Church’s reputation for transparency takes a hit

In the end, it will probably amount to a small black mark on the church’s reputation for transparency.

Management at General Synod, the Anglican Church of Canada’s national office in Toronto, last summer commissioned a report on the state of the Anglican Book Centre, the church’s retail and publishing arm. Concerned by a couple of years of deep financial losses, management hoped the report would recommend a way forward for ABC’s operations.

The resulting report – kept private by management team but later obtained by the Anglican Journal – describes a “first-class operation … the measuring stick for other players” in the denominational or Christian bookstore field. But it also describes a troubled business. The report identifies management problems, accounting fees from the national church that are too high and a flawed dual reporting structure (ABC managers report to two different directors). It called for the creation of a director of ABC who is at the same level as management team, someone who is involved in ABC’s day-to-day operations. It also recommended scaling back the publishing arm to fewer titles each year.

More of the recommendations of the report are detailed in the news story on p. 2.

The church elected not to release the report. They say the document was a report to management team, commissioned by them, for them. Management says the report was only one “piece of the puzzle” that helped them reach their decision to lay off staff and make dramatic changes to the day-to-day operations of the business. Finally, they said that the consultant’s contract included a privacy clause that prevents them from releasing it, and the report would likely have been written in a different way if it had been intended for the public.

Why should you care? Well, for one, if you regularly drop an envelope in the basket each Sunday, you helped pay for that report. How much? Management will not say, calling it only “a nominal sum.” Also, the report was part of the deliberations that led to the bookstore’s hours being slashed and the layoffs in September of six staff who worked in the store and in its shipping department.

ABC staff – both in the store and its shipping department – argue that they are on the front line with Anglicans every day; they are the face of the church’s national office and the public face of the Anglican church to the non-Anglican world. They deal with the seekers, with the altar guilds, with the clergy and choir directors needing prayer books and worship materials, with the proud parents of postulants who want to buy a stole for their daughter’s ordination, with the Sunday school teachers and new parents wanting decent religious books and educational materials.

ABC has had a bullseye on its back for two years now. Once a cash cow for the church – in years past, it used to cut an annual cheque to General Synod from its profits – it is the victim of changes in the publishing world brought on by mega-stores and online businesses like Amazon and Indigo/Chapters. Additionally, sales have dropped for staples like Common Praise, the church’s 1998 hymn book, because most parishes which would buy it have already done so; the store also took a hit from a disastrous, oft-delayed building move in 2004, which was preceded by a liquidation sale.

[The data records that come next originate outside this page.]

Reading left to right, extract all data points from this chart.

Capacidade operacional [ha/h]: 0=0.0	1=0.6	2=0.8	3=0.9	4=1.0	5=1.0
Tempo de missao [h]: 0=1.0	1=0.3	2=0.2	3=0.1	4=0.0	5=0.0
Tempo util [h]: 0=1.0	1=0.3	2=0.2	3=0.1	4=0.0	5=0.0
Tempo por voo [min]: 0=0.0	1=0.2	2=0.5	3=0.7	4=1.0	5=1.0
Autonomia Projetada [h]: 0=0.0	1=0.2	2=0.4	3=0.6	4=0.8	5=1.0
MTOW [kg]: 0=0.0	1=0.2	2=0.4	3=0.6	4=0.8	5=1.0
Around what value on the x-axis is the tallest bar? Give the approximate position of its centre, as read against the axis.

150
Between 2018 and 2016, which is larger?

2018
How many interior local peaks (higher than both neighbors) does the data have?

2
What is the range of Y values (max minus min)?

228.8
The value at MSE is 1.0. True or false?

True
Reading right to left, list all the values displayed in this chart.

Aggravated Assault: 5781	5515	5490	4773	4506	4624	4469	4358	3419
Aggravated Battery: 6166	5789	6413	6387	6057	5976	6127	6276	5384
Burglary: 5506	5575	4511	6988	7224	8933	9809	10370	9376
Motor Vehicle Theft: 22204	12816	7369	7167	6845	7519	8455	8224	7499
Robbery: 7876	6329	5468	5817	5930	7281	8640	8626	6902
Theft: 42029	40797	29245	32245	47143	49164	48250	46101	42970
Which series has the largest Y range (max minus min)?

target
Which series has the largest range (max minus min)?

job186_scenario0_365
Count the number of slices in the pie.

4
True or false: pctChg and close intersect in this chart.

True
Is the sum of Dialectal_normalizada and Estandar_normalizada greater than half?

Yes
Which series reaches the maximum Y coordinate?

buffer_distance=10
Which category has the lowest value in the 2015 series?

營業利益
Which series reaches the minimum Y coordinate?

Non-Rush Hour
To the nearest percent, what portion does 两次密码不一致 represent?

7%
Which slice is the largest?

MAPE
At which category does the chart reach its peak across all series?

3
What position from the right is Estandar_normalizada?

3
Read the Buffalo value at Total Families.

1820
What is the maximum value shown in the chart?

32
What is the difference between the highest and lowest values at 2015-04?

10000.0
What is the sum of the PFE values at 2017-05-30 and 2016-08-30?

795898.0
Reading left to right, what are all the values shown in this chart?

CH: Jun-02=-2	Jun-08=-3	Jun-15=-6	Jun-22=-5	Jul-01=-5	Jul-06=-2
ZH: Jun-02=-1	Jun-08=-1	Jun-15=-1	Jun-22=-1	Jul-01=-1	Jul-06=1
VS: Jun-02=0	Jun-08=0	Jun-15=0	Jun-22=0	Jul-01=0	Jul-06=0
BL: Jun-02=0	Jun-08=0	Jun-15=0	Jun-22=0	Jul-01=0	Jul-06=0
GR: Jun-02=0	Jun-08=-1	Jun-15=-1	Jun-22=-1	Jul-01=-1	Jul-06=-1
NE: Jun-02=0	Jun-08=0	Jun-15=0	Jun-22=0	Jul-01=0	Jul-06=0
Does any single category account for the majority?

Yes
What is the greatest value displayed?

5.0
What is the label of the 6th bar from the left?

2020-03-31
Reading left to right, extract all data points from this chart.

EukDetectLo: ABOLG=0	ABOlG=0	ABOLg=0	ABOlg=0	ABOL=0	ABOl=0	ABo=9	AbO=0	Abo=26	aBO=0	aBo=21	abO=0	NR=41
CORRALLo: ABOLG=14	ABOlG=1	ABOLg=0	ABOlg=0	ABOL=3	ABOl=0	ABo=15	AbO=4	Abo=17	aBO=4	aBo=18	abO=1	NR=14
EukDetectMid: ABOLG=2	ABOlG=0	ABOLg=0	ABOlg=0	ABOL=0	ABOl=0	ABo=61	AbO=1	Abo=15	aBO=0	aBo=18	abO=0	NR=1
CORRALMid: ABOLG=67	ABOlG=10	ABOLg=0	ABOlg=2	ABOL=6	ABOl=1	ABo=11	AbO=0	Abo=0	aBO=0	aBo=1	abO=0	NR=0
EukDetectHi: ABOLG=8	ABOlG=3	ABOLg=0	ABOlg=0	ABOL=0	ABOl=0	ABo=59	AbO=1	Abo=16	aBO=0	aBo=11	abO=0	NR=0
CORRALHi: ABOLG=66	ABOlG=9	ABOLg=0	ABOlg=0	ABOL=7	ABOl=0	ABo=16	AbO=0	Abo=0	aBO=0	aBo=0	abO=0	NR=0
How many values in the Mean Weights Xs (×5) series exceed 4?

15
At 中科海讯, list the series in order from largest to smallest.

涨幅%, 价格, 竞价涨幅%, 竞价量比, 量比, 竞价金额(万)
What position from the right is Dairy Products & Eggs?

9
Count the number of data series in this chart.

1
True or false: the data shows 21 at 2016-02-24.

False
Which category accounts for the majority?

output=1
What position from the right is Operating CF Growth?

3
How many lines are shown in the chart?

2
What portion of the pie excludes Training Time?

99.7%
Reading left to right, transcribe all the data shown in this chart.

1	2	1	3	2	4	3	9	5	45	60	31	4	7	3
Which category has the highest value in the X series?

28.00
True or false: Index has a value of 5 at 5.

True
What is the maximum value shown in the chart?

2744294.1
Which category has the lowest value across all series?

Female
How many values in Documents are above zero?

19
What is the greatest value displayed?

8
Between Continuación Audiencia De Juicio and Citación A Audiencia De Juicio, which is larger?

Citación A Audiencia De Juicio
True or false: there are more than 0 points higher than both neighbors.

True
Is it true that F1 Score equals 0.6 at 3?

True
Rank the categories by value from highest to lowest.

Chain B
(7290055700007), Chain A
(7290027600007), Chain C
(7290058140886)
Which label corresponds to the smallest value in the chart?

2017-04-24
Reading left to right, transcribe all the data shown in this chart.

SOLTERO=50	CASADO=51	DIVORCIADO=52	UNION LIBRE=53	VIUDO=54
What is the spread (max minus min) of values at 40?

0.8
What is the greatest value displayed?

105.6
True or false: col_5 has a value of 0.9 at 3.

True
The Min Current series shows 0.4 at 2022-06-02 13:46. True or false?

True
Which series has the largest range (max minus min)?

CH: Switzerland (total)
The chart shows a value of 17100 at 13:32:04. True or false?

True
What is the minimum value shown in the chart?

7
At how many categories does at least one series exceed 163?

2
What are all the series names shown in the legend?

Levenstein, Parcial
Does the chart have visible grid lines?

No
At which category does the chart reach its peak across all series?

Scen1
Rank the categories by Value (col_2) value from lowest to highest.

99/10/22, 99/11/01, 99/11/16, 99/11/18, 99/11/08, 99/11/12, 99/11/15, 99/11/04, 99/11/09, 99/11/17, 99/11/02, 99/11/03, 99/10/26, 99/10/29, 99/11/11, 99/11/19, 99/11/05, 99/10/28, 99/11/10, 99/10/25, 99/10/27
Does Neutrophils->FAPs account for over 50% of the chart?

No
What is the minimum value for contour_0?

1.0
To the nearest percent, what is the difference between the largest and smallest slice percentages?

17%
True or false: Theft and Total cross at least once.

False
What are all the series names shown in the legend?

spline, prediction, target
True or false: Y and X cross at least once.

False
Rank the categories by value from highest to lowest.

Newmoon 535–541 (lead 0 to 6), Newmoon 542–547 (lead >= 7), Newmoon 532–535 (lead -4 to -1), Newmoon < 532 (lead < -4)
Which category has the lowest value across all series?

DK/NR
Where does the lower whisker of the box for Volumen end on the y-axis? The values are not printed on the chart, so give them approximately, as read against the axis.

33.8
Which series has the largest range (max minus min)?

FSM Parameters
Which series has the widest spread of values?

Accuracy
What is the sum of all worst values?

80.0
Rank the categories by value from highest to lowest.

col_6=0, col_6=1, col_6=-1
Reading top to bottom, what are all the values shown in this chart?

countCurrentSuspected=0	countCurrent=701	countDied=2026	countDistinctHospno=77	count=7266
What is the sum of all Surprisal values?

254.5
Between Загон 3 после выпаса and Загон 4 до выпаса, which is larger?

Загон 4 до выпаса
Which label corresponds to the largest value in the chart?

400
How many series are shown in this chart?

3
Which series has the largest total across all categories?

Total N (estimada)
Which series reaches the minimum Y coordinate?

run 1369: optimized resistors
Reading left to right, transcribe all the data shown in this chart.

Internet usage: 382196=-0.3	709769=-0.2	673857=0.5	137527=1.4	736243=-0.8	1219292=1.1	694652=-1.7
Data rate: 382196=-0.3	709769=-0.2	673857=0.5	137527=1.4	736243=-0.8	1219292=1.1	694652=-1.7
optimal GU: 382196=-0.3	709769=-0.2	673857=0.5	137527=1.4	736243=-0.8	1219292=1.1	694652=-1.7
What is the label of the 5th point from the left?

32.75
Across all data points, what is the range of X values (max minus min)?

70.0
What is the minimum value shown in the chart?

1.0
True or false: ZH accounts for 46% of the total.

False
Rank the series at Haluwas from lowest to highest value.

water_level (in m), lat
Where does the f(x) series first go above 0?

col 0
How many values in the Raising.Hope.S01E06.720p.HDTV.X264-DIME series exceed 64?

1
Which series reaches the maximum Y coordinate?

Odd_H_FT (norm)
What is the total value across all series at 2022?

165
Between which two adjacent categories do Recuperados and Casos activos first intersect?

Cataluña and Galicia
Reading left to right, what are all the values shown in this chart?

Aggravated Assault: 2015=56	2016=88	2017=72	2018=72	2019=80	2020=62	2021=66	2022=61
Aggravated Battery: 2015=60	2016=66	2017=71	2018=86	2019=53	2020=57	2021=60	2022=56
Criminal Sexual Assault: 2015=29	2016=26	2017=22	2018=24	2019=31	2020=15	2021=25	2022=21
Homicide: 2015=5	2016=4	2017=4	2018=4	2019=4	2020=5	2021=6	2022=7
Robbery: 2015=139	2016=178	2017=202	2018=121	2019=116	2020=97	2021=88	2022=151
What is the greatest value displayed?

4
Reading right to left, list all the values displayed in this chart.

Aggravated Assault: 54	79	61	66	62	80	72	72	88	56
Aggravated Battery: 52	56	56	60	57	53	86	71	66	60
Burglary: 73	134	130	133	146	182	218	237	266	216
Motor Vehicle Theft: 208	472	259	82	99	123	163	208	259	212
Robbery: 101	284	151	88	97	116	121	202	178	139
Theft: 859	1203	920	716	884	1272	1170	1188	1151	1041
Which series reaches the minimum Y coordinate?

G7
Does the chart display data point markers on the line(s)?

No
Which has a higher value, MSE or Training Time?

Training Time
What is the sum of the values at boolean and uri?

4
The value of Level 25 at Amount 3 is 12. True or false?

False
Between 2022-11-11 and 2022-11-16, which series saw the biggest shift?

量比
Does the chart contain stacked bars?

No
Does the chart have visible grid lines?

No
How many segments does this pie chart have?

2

The bookstore’s parent organization, the Anglican Church of Canada, is in trouble – two and a half years of paying into the Residential Schools Settlement Fund has left dioceses tapped. The national office has been slowly hemorrhaging funds because its main source of income – proportional giving and contributions from dioceses – has been slowly dwindling. Once dioceses’ commitments to the settlement fund are paid in full, things may well improve.

As the church muddles through this crisis, though, it will be asking itself how things might be done differently. Those questions often lead to the desire to bring in consultants – outsiders who can cast an objective eye over the day-to-day operations that might escape those in the midst of it all. They will most assuredly get some good advice, and some, well, not-so-helpful counsel. That is what consultants can do for an organization. An organization without a vision might, however, keep casting about for answers, throwing good money after bad until one tells them what they suspected all along. The temptation might arise to keep this information secret, but that would be a mistake.

The church did not have to follow the ABC report’s recommendations to a T. It could have, and probably did, take to heart some of his suggestions as well as ideas from ABC staff. Then again, the church could have ignored it altogether; prior to General Synod 2004, the church asked a consultant to poll Canadian Anglicans about whether the church should vote on the matter of same-sex blessings at the 2004 meeting or wait until 2007. The consultants issued a report indicating that many Anglicans wanted more time to discuss the issue and that a decision should be postponed until General Synod 2007. The national faith, worship and ministry committee, however, disagreed and elected to put it to the members of General Synod 2004. That report, however, was made public.

It is one thing to spend money on a report, then reject its recommendations after careful consideration and debate. It is quite another to use the church’s money to hire a consultant whose report will not be shared with the staff who were consulted or the church that paid for it.

At a long-ago meeting of primates in 1989, the primate of Central Africa, told then-Canadian primate Archbishop Michael Peers, “What we respect most in the Canadian church is your transparency; you are the most transparent province of the Communion.”